Example. I have some acquaintances who knew another acquaintance of mine several years ago. They formed an opinion of him based on that time in his life. He moved on and they had no way of knowing that he subsequently experienced some pretty big challenges. When I mentioned knowing him, they gave me their past-based view of him... very different from the way I saw him. To them, he was a bit arrogant and aloof. I knew him to be humble and approachable. What made the difference? His world-rockers. My friend was worn-meek and heart-soft on the far side of some trouble years. And he uses those tender-heart-parts to reach out to other battle-scarred-deer-in-the-headlights-wanderers. Dispensing hope and healing. He is the source of these lovely words: Healed enough to help heal the world. And he is. And he is. And we shall be as well. How can I know this? Another baby came along. This World-Rocker, he came.
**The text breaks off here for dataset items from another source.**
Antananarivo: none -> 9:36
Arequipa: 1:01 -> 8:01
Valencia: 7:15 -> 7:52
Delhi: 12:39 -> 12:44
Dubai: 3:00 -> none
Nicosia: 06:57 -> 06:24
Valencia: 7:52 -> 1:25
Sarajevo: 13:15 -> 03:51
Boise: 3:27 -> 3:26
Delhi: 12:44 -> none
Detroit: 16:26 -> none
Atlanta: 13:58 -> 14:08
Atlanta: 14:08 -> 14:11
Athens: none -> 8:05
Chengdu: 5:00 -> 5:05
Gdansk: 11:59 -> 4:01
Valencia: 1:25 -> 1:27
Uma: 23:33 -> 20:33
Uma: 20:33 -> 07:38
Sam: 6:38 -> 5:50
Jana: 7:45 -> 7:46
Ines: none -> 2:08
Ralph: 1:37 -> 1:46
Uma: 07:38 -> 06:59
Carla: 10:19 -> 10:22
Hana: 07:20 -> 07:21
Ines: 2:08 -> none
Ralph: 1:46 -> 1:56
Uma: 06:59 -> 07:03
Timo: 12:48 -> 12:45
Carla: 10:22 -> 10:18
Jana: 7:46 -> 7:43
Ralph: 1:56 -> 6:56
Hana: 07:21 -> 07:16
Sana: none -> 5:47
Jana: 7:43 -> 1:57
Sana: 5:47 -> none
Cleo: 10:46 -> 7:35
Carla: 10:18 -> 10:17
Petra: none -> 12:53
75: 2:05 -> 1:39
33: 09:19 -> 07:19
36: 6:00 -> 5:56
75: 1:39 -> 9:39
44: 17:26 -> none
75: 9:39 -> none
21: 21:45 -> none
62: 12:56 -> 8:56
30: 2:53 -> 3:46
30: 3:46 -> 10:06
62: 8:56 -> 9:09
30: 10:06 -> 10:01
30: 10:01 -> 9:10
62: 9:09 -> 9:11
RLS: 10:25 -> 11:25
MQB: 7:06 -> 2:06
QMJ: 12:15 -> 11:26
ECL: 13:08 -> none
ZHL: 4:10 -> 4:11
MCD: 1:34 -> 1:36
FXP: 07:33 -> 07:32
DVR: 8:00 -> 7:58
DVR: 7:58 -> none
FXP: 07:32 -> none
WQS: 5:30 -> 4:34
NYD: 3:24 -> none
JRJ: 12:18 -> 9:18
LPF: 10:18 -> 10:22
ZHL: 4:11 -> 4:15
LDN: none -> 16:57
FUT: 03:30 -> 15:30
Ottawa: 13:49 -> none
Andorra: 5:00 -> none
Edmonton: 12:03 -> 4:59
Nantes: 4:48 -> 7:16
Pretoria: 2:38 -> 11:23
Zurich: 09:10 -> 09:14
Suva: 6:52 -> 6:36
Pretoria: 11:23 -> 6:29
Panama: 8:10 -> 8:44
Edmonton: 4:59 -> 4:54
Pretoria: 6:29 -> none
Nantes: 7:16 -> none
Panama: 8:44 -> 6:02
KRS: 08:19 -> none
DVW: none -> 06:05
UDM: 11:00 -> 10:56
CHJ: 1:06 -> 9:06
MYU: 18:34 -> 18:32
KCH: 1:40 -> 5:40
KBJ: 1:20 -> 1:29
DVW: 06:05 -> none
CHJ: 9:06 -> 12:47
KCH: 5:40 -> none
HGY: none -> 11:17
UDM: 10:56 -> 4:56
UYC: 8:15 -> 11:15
Our Baby Brother. He embraces joy and sorrow alike - absorbs them into Himself and hands them back swaddling-cloth-soft. In spite of our frozen stares and unbending arms. He whispers, this is your new. I am your new. We have each other. And it will be good. Eventually. Kiss me on the head. Selah.


Apart from the few seconds caught on video, Ella has adjusted beautifully to her little brother. Her mom and dad are spending one-on-one time with her as well as including her in caring for little Coleman. And she does give him kisses - off camera. They are going to be just fine. Better than fine. Family. Selah. Again.